When closing or restarting the browser-session-with-gazzillion-tabs, you must determine if you’d like to open all the sites in the next session. Browsers do offer to open web pages from your previous session, but the experience has been less than efficient and the feature only works when you restart after a browser crash. In most cases, you’re not sure if you want to open all or any of the pages from the session (and FireFox allows you to select the tabs to reopen after a crash), but you want to store the links temporarily till you have time to decide.

At times like these, I’ve often wished that browsers would offer to save all of my open pages as favorites/shortcuts in a temporary folder and place it on my Favorites/Bookmarks/Shortcuts toolbar that’s always visible. When I restart the browser and have the time, I can take a look at the folder and go back to any pages I may want to or simply file the favorite in the right folder so I can find it later.

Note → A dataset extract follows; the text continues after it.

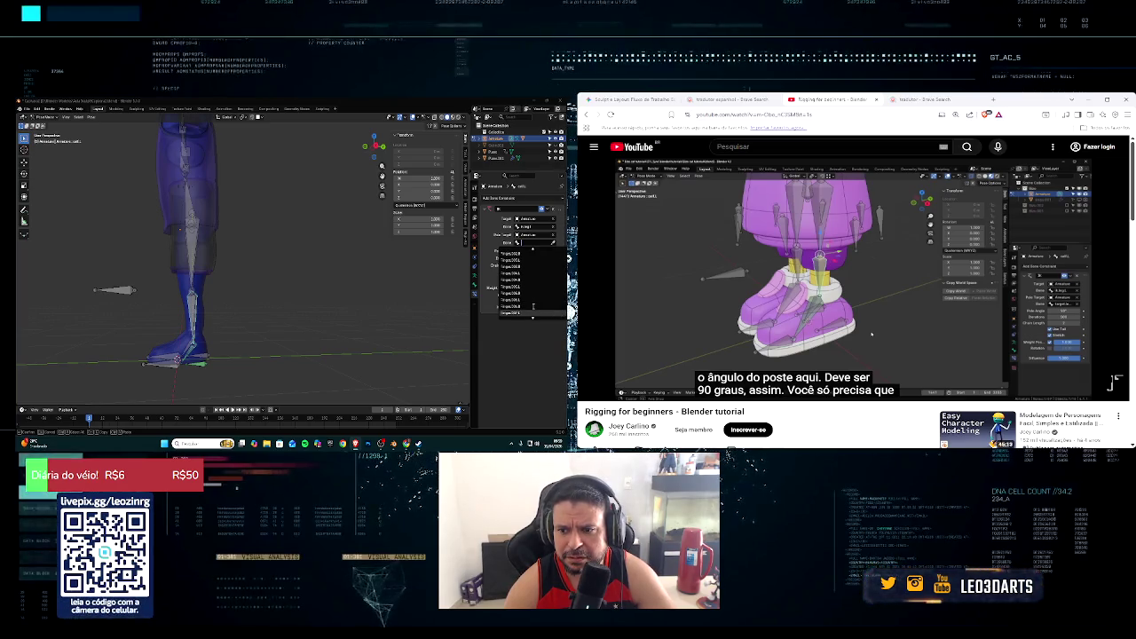
scroll(534, 306, down, 3)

Figure 2: IE allows you to save all tabs from the current window

Luckily, Internet Explorer does have this feature. In the Favorites menu, you’ll find the Add current tabs to Favorites… option. But it comes with one serious limitation – it only adds tabs from the current browser window. If you have multiple windows open, as I do all the time, you’d have to go through this routine multiple times.

Script: SaveIETabs.ps1

Here’s a Windows PowerShell script to accomplish exactly this.

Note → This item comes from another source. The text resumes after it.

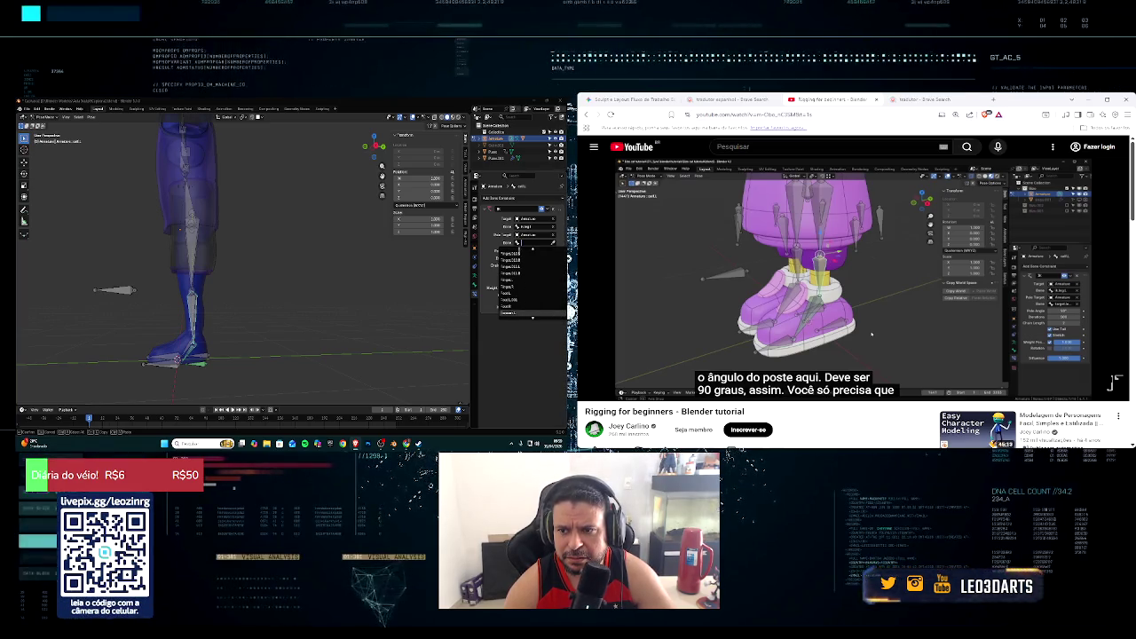
text(l)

  1. Internet Explorer’s Favorites are stored in the Favorites folder in your home directory (by default, C:\users\<username>. Links that show up on the Favorites bar are in a folder called links. The script creates a Temp folder in it.
  2. Creates folder with today’s date
    1. Checks if a sub-folder named IE-<today’s date> exists in the Temp folder
    2. If the folder exists, it appends a number to the new folder name (so it becomes IE-<today’s date>-X, where the number X is incremented for each iteration until the folder name check is false)
  3. Grabs the URLs from all open Internet Explorer tabs
  4. Removes any special characters from page names
  5. Saves them as shortcuts in the folder.

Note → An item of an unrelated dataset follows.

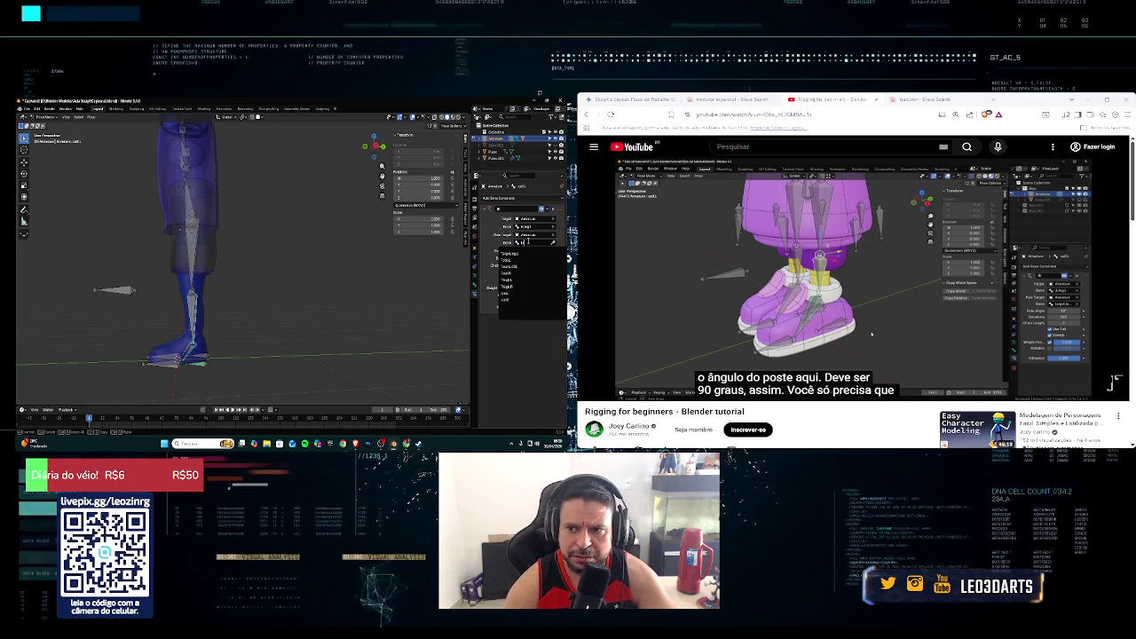
click(515, 254)
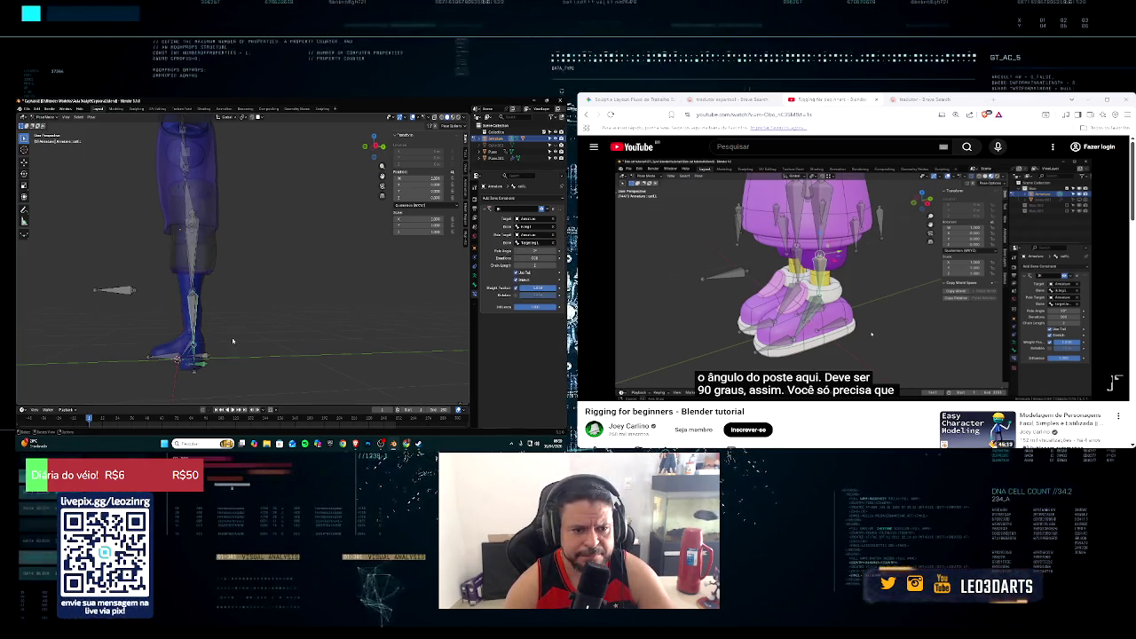
middle_drag(233, 341, 226, 331)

End-result: When you restart Internet Explorer, you can click on Temp > IE-date folder, you can see a shortcut for all pages that were open before you restarted the browser.


Figure 3: The script saves all open web pages in a Temp folder on your Favorites toolbar in Internet Explorer

Download: SaveIETabs.ps1 (zipped)
Version: 1.1
Date: 12/20/2011

Usage:

SaveIETabs.ps1
-Add – adds all tabs as Internet Explorer favorites
-Full – spits out tabs as hash table that can be manipulated in PowerShell
-Location – outputs name and url
-Content – Retrieves title, URL and content (text in page body)

Alt.misc

I didn’t have to write the SaveIETabs.ps1 script from ground up – thanks to a script Alex Angelopoulos wrote. Alex’s version can save all URLs to a text file and reopen them from the saved file next time you start IE. I’ve modified it to save the tabs as IE Favorites and added some usability enhancements.

Some web pages don’t have a title, in which case the URL is used as the page title or has special characters in the page name. This works when displaying in IE and other browsers, but it’s an issue when trying to use it as a file name. Files don’t like to have special characters in their names (although they make an exception for dashes, underscores, dots and spaces). The script parses the file name before saving it and removes any special characters if it finds them.

The fun part was doing the string manipulation using regex, one reason I love the .NET regex implementation (and would like to see support for it in Exchange’s Transport Rules, Exchange Search and Discovery features). See .NET Framework Regular Expressions on MSDN for details.

On the browser wishlist

While on the subject (Hello Internet Explorer and Mozilla FireFox teams!), why don’t the Favorites/Bookmarks bars or menus have a search box? Given we now have a gazillion pages bookmarked, a way to quickly search our favorites – not the entire web, for the web page we’re looking for would be great. There are browser plug-ins and cloud-based services to make managing bookmarks easier, but managing plug-ins (and using cloud services for bookmarks) is another story altogether.

The functionality should be available out-of-the-box in current browsers.